這種現象毋寧形成一種「數位剝削」。平台和廣告商利用大家的注意力,換取許多金錢,卻也讓用戶慢慢在快速、淺薄的內容當中,點滴失去獨立思考、深度閱讀和長期專注能力,最後導致不少人對社會議題的認知,僅能停留在「新聞標題」的層次。
於是,當整個網路環境被碎片化的資訊填滿時,社會的長期發展也必然受到阻礙。

數位排毒與平台監管的必要性
個人層面,可以透過「數位排毒」來反制。這是指短期中斷數位設備的使用,讓我們重拾現實生活的專注。例如,每週安排一段不使用數位設備的時間,或者設定每天僅有幾小時的使用限額。這樣的改變,能讓大腦暫時「休養生息」,重新掌握時間和注意力。
然而,數位排毒的效果依舊有限,因為它只能讓個人得到喘息,並無法讓數位平台忍住不要發動各種數位剝削。因此,這時就很需要公權力介入,藉以對抗世界各國同時面對的平台霸權。
換言之,基於資訊不平等與注意力經濟的負面影響,市場失靈的結果就有公權力介入的需求。以下是幾個可能的調整方向:
-
1透明化演算法
要求數位平台公開演算法運作機制,提供用戶更多的監督機會,或內容選擇權。

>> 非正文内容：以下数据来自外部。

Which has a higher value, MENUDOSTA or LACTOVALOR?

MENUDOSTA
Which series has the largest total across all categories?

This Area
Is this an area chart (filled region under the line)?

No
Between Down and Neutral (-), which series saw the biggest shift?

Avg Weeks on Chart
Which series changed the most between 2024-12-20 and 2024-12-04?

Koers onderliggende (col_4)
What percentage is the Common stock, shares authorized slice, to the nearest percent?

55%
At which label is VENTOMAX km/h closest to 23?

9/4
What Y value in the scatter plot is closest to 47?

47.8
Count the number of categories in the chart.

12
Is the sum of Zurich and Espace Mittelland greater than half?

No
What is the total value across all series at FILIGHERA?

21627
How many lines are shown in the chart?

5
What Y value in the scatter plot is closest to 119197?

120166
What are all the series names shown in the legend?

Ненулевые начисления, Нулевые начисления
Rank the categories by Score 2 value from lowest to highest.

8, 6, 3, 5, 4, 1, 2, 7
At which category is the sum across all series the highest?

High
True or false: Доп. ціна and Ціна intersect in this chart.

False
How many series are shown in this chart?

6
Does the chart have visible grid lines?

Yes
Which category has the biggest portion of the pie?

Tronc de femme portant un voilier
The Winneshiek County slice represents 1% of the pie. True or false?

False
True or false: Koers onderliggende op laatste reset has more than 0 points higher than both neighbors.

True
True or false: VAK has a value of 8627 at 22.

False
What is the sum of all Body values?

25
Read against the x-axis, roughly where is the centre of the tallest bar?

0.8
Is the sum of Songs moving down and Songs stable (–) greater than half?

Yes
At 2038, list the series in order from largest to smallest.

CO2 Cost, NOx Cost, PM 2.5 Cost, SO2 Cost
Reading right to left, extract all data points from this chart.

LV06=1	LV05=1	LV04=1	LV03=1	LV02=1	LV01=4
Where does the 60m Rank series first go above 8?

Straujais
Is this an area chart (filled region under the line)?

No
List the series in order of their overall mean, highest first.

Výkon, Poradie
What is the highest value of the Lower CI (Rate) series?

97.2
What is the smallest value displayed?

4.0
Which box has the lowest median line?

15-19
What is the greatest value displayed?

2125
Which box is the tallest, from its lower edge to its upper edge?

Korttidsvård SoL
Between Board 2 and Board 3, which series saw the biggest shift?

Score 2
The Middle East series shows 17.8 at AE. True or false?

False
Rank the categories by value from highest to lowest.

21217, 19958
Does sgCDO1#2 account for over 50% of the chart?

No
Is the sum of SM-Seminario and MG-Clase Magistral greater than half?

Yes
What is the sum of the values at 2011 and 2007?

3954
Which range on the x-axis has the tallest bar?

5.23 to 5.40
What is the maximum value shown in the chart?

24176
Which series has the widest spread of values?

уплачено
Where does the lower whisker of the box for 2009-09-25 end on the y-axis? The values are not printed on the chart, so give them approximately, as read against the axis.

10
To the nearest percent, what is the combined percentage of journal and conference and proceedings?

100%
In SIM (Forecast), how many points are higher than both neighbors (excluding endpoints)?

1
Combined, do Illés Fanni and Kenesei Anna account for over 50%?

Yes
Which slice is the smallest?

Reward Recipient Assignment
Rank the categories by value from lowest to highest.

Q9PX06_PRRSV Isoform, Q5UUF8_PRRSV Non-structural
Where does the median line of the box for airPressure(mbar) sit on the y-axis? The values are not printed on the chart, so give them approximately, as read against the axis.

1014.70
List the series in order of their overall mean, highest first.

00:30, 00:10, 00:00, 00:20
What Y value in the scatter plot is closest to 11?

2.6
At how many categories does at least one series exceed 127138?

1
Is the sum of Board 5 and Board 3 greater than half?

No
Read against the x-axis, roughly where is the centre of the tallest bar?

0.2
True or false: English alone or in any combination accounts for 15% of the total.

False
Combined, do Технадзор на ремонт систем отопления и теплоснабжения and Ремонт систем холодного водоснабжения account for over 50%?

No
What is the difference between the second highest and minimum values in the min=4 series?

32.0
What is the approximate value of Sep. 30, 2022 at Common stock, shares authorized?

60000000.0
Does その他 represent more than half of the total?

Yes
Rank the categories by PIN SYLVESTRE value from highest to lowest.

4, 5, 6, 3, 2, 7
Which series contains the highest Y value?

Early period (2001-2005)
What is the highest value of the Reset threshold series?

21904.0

例如,允許用戶關閉個人化推薦功能或選擇不同類型的內容排序方式。
-
強化數據隱私保護
加強保護用戶的數據隱私,從源頭防堵平台與廣告商,過度剝削用戶數據的動機。
-
推廣數位健康教育
幫助用戶了解大腦腐蝕的影響,認識注意力經濟的運作,並學習如何合理安排數位生活,增強抵抗數位剝削的能力。
-
稽查不法與不實言論
為兼顧言論自由與網路自由,可先鎖定特定領域的不法言論,適當規範平台管理責任。例如針對選舉的不實抹黑,設計檢舉與法院審查下架機制,讓投票場合回歸到政策對決。
-
提升資訊平等
這步是要確保高品質的資訊能夠普及化,例如資助公/私新聞機構,降低高品質內容的接觸門檻,讓不同群體都能享受到優秀內容,不讓大腦泡在腐蝕性內容之中。
結論
大腦腐蝕的形成,並非單純個人意志力的問題,而是數位經濟下的結構性挑戰。
資訊階級化和數位剝削共同作用,使得許多群體陷入碎片化資訊的陷阱。要解決此一問題,既需要個人相約來努力數位排毒,也需要公權力的介入,以立法緩解「資訊不平等」與「注意力經濟」的負面影響。
當我們一起重新審視數位平台的角色,並試著共同討論如何監管之際,或許才能真正擺脫大腦腐蝕的陰影,恢復我們本來對資訊時代期盼的理性與公平。